Mali : 40.000 personnes déplacées par la recrudescence des violences

Près de 40.000 personnes ont quitté leurs domiciles dans le nord et le centre du Mali depuis fin avril, fuyant l’intensification des affrontements et des frappes dans plusieurs zones du pays, selon des sources humanitaires, locales et sécuritaires.

La situation s’est particulièrement dégradée depuis l’offensive lancée fin avril par une coalition regroupant le Groupe de soutien à l’islam et aux musulmans (JNIM) et le Front de libération de l’Azawad (FLA), soutenus par l’Algérie. Cette opération avait notamment entraîné la mort du ministre de la Défense et la prise de Kidal, une ville stratégique du nord.

Depuis, plusieurs localités sont devenues le théâtre de violents combats entre les forces gouvernementales et les groupes armés. La zone d’Anéfis, notamment, a récemment été marquée par d’intenses affrontements pour le contrôle de cette position stratégique.

Face à la dégradation de la situation, des milliers d’habitants ont trouvé refuge dans les villes de Gao et de Ménaka. Quelque 15.000 déplacés seraient arrivés dans ces deux régions, tandis que la seule ville de Gao aurait accueilli plus de 7.000 nouveaux habitants au cours des trois derniers mois.

Selon plusieurs sources locales et humanitaires, cet afflux constitue l’un des déplacements de population les plus importants enregistrés sur une période aussi courte ces dernières années au Mali.

La situation est également aggravée par l’intensification des opérations aériennes.
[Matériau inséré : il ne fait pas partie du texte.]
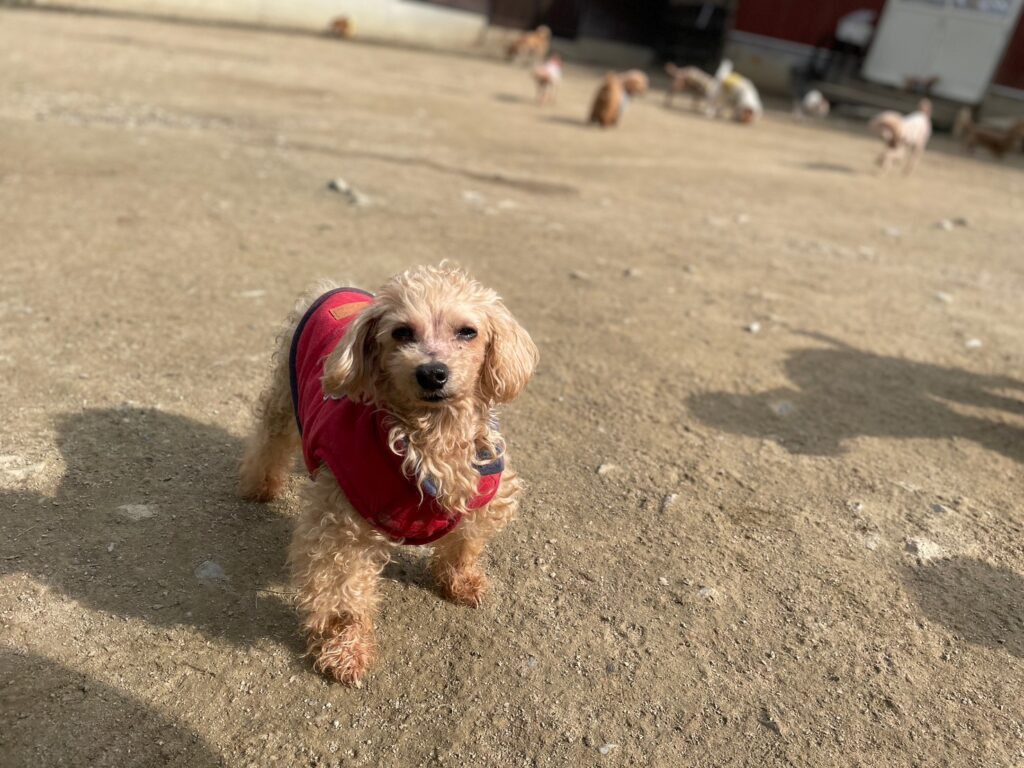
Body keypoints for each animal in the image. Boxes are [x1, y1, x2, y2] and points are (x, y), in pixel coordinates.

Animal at [239, 264, 539, 685]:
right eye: (402, 332)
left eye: (467, 332)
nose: (432, 373)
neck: (432, 438)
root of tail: (334, 285)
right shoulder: (341, 527)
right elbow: (343, 594)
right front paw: (345, 650)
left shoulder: (485, 493)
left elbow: (465, 543)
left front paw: (460, 581)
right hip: (284, 393)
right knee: (270, 436)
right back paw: (259, 484)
Depuis deux semaines, l’armée aurait multiplié les bombardements dans plusieurs secteurs, notamment à Tinzawatene, dans la région de Kidal. Des infrastructures de santé auraient été touchées, provoquant de nouveaux départs de populations.

La majorité des déplacés arrivés à Gao et Ménaka seraient originaires de Kidal, où les combats et les frappes se sont intensifiés depuis fin avril.

Officiellement, le Mali compte plus de 400.000 personnes déplacées, un bilan que les acteurs humanitaires estiment toutefois largement inférieur à la réalité.

Le pays est confronté depuis 2012 à une grave crise sécuritaire. Depuis les coups d’État de 2020 et 2021, le pouvoir est détenu par des militaires qui avaient fait du rétablissement de la sécurité et de la défense de l’intégrité territoriale leurs principales priorités.